Four-Eyes becomes significantly less easy for the reader to sympathize with. Initially, Dai emphasizes the good times that Four-Eyes shares with the protagonists, and depicts his stinginess and paranoia as minor flaws engendered by the conditions of the time. Yet by the end of Part II, Four-Eyes reveals a rather ugly tendency towards self-interest. Whether he lies or not about staying friend with Luo for the sake of dental work, he reveals in that statement an ability to tell the listener what he or she wants to hear. Similarly, his re-appropriation of the miller's songs (and subsequent refusal to lend the promised books) suggests a hypocrisy that evokes the Communist party at the time. Four-Eyes is arguably a perfect match for the politics of the Cultural Revolution, since he is capable of believing whatever he wants in order to achieve his purposes.
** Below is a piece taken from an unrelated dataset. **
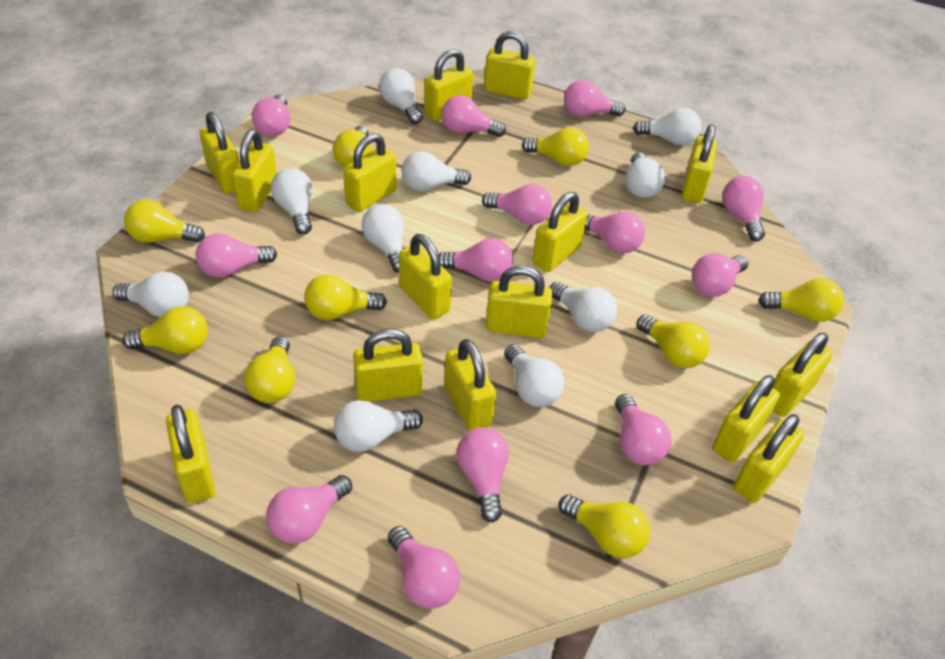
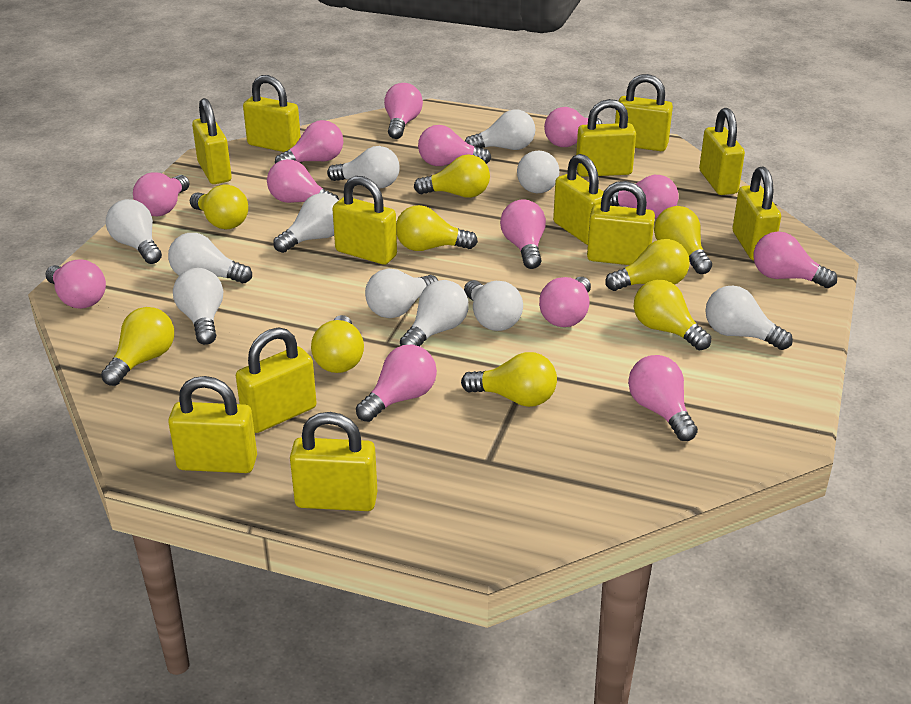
white light bulb: [113,271,189,317] [271,168,312,235] [334,400,423,452] [362,204,404,273] [379,68,423,124] [402,151,471,191] [504,344,564,407] [549,282,617,332] [625,152,665,198] [633,108,701,145] = 10 -> [106,199,162,264] [168,233,252,283] [173,268,223,345] [273,193,339,253] [327,146,400,189] [365,269,438,318] [400,280,469,346] [464,280,523,331] [465,109,535,150] [517,151,559,193] [705,286,793,350] = 11
yellow padlock: [166,405,215,503] [199,112,239,193] [232,129,277,212] [343,133,397,212] [353,329,423,402] [399,234,452,320] [424,49,473,121] [444,339,496,431] [484,31,535,100] [485,266,552,338] [532,192,587,272] [681,125,717,203] [712,375,780,463] [733,414,804,503] [773,333,832,417] = 15 -> [168,376,257,473] [192,98,232,184] [236,327,317,433] [243,75,301,152] [290,412,377,511] [332,176,397,265] [553,154,604,245] [576,99,636,177] [587,181,655,265] [615,74,673,151] [699,108,745,195] [733,166,781,260] = 12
Although she only appears in this section, Four-Eyes’s mother works as a foil for the Little Seamstress. Unlike the Seamstress, she is rich, elegant, and worldly. She also has a shrill manner with her son, which contrasts with the Seamstress’s gentle care for Luo when he was sick. Dai also positions Four-Eyes’s mother as the kind of woman that Luo wants the Seamstress to become. By the end of the novel, the Seamstress will adopt many of the older woman’s qualities, including her sophistication and elegance. Ironically, the Seamstress also develops the mother’s narrow self-interest, which leads her to abandon Luo and move to the city. Dai subtly suggests that the pastoral peasant life and sophisticated city life do not easily co-exist, that one ultimately must choose between the two. Yet again, we can see how economically Dai (or the narrator himself) crafts his story - he only speaks of those elements that resonate with each other, all to focus on this specific story of love and choices.
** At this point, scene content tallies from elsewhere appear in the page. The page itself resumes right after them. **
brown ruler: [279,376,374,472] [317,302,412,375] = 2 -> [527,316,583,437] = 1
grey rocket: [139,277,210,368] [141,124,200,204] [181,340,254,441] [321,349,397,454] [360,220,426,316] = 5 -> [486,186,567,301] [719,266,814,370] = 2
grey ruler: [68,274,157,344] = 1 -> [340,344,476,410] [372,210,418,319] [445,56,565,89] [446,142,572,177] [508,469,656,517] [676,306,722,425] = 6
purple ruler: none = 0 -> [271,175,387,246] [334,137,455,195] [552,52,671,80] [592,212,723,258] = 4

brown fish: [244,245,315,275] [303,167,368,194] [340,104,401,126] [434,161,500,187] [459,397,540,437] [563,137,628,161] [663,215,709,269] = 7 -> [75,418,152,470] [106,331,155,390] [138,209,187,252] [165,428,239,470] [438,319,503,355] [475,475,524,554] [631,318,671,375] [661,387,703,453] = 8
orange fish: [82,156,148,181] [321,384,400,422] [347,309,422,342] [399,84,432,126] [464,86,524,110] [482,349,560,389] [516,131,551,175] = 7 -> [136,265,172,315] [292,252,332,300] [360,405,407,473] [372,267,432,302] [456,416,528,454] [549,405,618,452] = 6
Although Balzac and the Little Chinese Seamstress is generally quite streamlined, Dai pauses the plot in this section to offer a drawn-out description of the banquet and the sorceresses’ prophecy. He also details the mountain custom of drinking buffalo blood for courage. His attention to these elements reveals Dai’s appreciation of mountain culture. Although the villagers do not have conventional vehicles for cultural output (like musical instruments or books), they do have their own rich cultural traditions. During the Cultural Revolution, traditional cultural output was often persecuted with as much ferocity as Western literature was. For instance, the sorceresses’ ceremonies are almost certainly forbidden, since they represent a type of religion. Ultimately, Dai wants us to remember that the peasants were not responsible for re-education, and that people everywhere have a shared love of tradition and community, even when a totalitarian government demands that they feel otherwise.